Exercise objective:
Repeat the data exactly. Pictures stay out.

** Records to use follows **

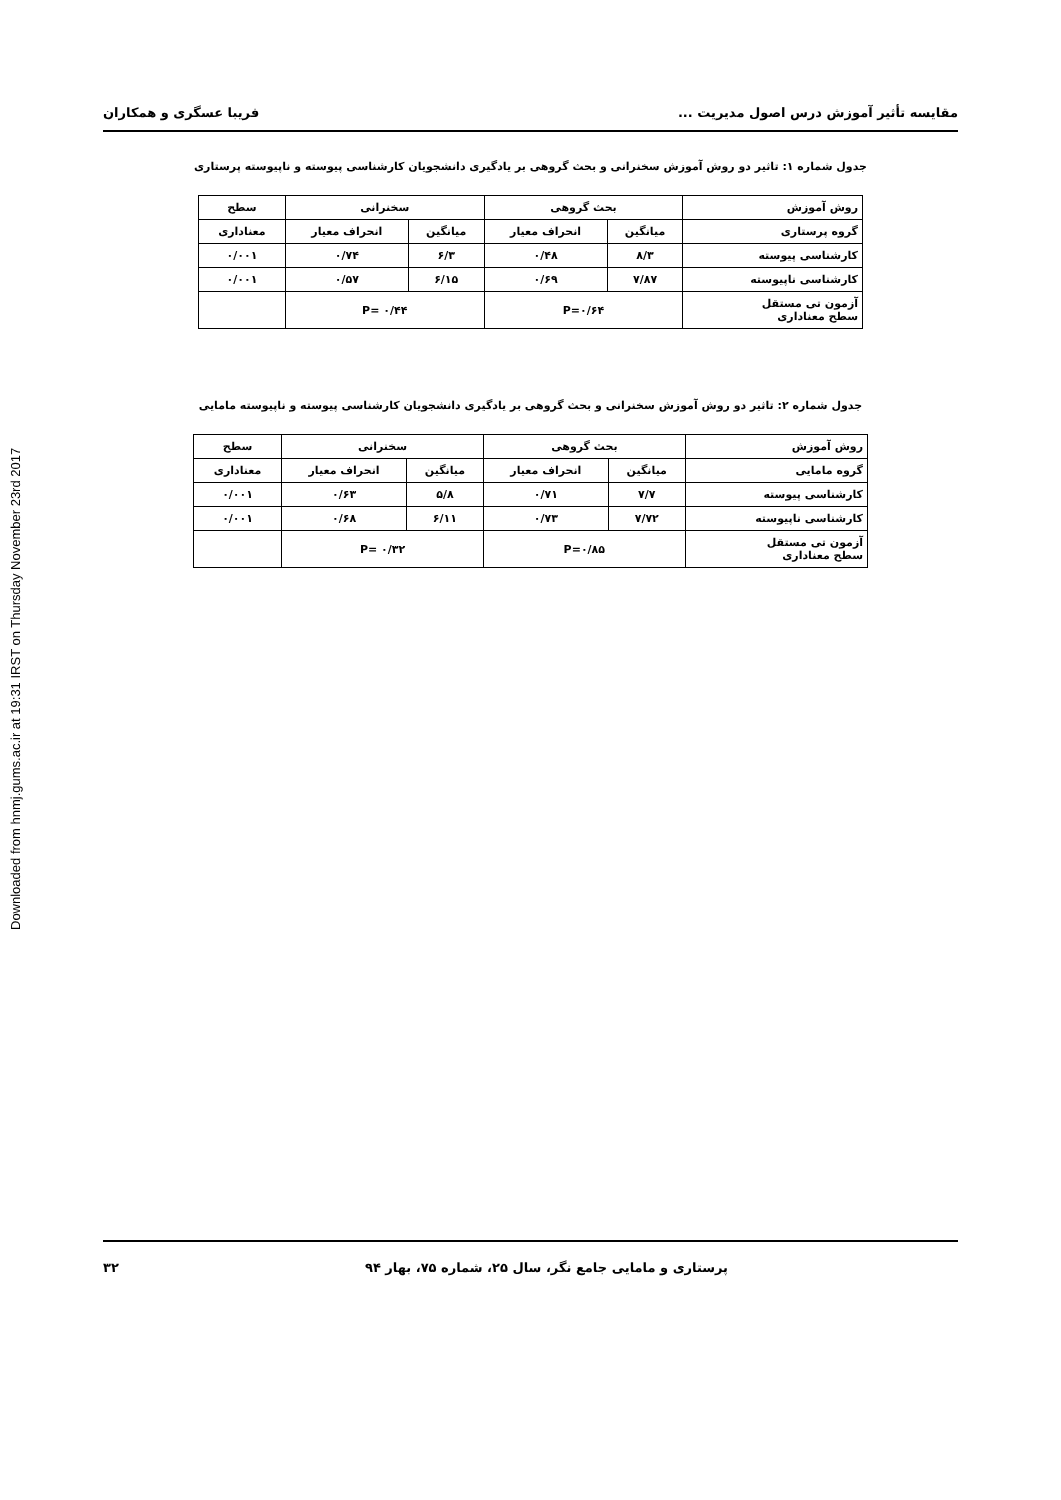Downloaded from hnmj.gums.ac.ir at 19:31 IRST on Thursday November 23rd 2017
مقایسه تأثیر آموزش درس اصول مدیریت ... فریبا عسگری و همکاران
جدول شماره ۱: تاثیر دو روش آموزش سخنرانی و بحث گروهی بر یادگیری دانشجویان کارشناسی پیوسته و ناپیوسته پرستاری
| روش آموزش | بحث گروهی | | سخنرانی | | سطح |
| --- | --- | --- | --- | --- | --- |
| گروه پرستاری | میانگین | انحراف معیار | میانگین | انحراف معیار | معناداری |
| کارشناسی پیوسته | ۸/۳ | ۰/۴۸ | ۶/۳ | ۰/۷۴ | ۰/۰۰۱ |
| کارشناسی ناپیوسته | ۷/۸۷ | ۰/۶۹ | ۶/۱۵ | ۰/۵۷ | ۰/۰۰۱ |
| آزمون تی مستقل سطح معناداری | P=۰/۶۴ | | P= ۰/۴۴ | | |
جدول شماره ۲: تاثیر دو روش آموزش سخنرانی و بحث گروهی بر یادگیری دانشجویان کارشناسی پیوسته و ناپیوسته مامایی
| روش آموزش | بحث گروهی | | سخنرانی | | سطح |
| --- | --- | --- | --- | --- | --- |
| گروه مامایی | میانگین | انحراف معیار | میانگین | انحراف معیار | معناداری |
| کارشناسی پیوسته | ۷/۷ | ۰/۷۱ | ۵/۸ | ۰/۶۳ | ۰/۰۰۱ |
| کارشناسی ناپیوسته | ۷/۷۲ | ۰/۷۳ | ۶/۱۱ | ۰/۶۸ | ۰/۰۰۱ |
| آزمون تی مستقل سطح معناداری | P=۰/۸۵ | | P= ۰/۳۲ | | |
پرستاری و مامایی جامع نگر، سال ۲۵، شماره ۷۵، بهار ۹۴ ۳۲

** End of Records to use **

Exercise result:
Downloaded from hnmj.gums.ac.ir at 19:31 IRST on Thursday November 23rd 2017
مقایسه تأثیر آموزش درس اصول مدیریت ... فریبا عسگری و همکاران
جدول شماره ۱: تاثیر دو روش آموزش سخنرانی و بحث گروهی بر یادگیری دانشجویان کارشناسی پیوسته و ناپیوسته پرستاری
| روش آموزش | بحث گروهی | | سخنرانی | | سطح |
| --- | --- | --- | --- | --- | --- |
| گروه پرستاری | میانگین | انحراف معیار | میانگین | انحراف معیار | معناداری |
| کارشناسی پیوسته | ۸/۳ | ۰/۴۸ | ۶/۳ | ۰/۷۴ | ۰/۰۰۱ |
| کارشناسی ناپیوسته | ۷/۸۷ | ۰/۶۹ | ۶/۱۵ | ۰/۵۷ | ۰/۰۰۱ |
| آزمون تی مستقل سطح معناداری | P=۰/۶۴ | | P= ۰/۴۴ | | |
جدول شماره ۲: تاثیر دو روش آموزش سخنرانی و بحث گروهی بر یادگیری دانشجویان کارشناسی پیوسته و ناپیوسته مامایی
| روش آموزش | بحث گروهی | | سخنرانی | | سطح |
| --- | --- | --- | --- | --- | --- |
| گروه مامایی | میانگین | انحراف معیار | میانگین | انحراف معیار | معناداری |
| کارشناسی پیوسته | ۷/۷ | ۰/۷۱ | ۵/۸ | ۰/۶۳ | ۰/۰۰۱ |
| کارشناسی ناپیوسته | ۷/۷۲ | ۰/۷۳ | ۶/۱۱ | ۰/۶۸ | ۰/۰۰۱ |
| آزمون تی مستقل سطح معناداری | P=۰/۸۵ | | P= ۰/۳۲ | | |
پرستاری و مامایی جامع نگر، سال ۲۵، شماره ۷۵، بهار ۹۴ ۳۲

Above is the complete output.